Anticipate Real Local Questions
Spend time thinking about how your local customers ask questions. Use tools like Answer The Public or just listen to your customer service calls. Those questions people ask your staff? Those are your local voice search opportunities.
One of my restaurant clients started creating content around questions like “Do you deliver to [specific neighborhood]?” and “Can I make a reservation for tonight?” Their voice search traffic for local queries doubled in four months.
Implementing Speakable Schema for Local Businesses
I prefer JSON-LD for voice search schema markup implementation because it’s clean, Google recommends it, and it doesn’t mess with your existing HTML structure.
Here’s a basic example of speakable schema markup for local businesses:

Step-by-Step Implementation for Local Voice Search
- Identify Your Target Local Pages: Start with pages that answer common local customer questions… service area pages, local FAQs, location-specific guides.
- Select Speakable Local Content: Choose the specific text sections that provide clear, direct answers about your local services. These should be 20-40 seconds of speaking time when read aloud.
- Add the Voice Search Schema Code: Place the JSON-LD script in your page’s <head> section. Use CSS selectors to identify the specific content areas relevant to local searches.
- Test Your Implementation: Use Google’s Rich Results Test tool to verify your voice search schema markup is correctly implemented.

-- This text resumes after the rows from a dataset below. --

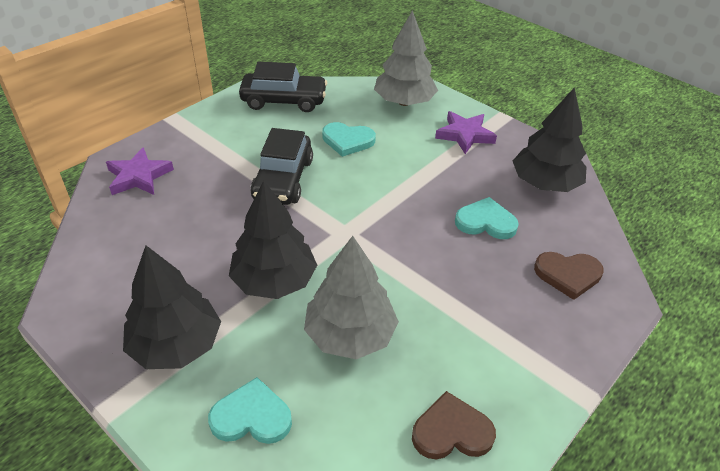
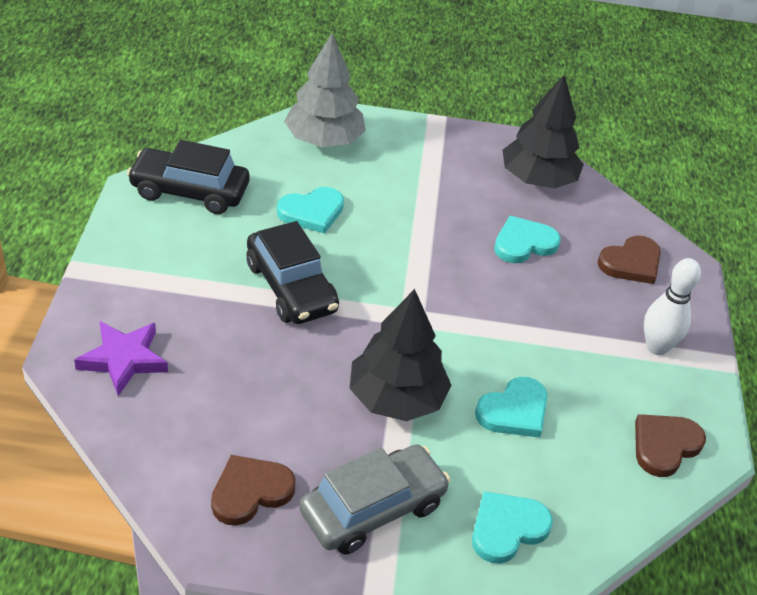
camera: 40 degrees left, 0 degrees up
black tree [123,246,221,369] -> grey car [299,444,450,555]
black car [239,62,327,112] -> black car turned 135 degrees counterclockwise [127,140,249,214]
grey tree [304,236,399,359] -> turquoise heart [475,377,547,438]
purple star [435,111,497,154] -> none
none -> brown heart [211,455,296,526]
none -> white bowling pin [644,258,701,355]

- Monitor Local Performance: Track changes in featured snippet appearances and local voice search traffic through Google Search Console.
What I’ve Learned From Implementation Mistakes
Don’t mark up everything as speakable; be selective about local content. I made this mistake early on, marking entire articles as speakable content. Voice assistants prefer concise, focused answers about specific local services.
Also, make sure your speakable content makes sense when read aloud for local queries. I’ve heard voice assistants stumble over content that looked fine on the page but was awkward when spoken, especially with local business names and addresses.
The Long Game: Voice Search Schema for Local Dominance
Voice search technology keeps evolving, and so do the optimization strategies for local businesses. What works today might need tweaking tomorrow, but the fundamentals remain consistent: clear local content, proper voice search schema markup, and user-focused answers.
I’m seeing more local businesses succeed with voice search by focusing on hyper-local optimization with schema markup. Instead of trying to rank for broad terms, they’re optimizing for specific neighborhood questions and local intent queries with properly structured data.
The local businesses winning at voice search aren’t necessarily the most technically sophisticated; they’re the ones consistently creating helpful local content and properly marking it up with voice search schema for voice assistants.
Your customers are already using voice search to find local businesses like yours. The question is whether they’ll find you or your competitor who figured out voice search schema markup first.
If you’re ready to stop being invisible to local voice search traffic, start with your most frequently asked customer questions about your local services. Create clear, conversational answers about your local business, mark them up with speakable schema, and watch your local search visibility improve.
Because at the end of the day, being found in local voice search only matters if it brings you customers. And trust me… when you nail voice search schema markup for local visibility, it fucking does.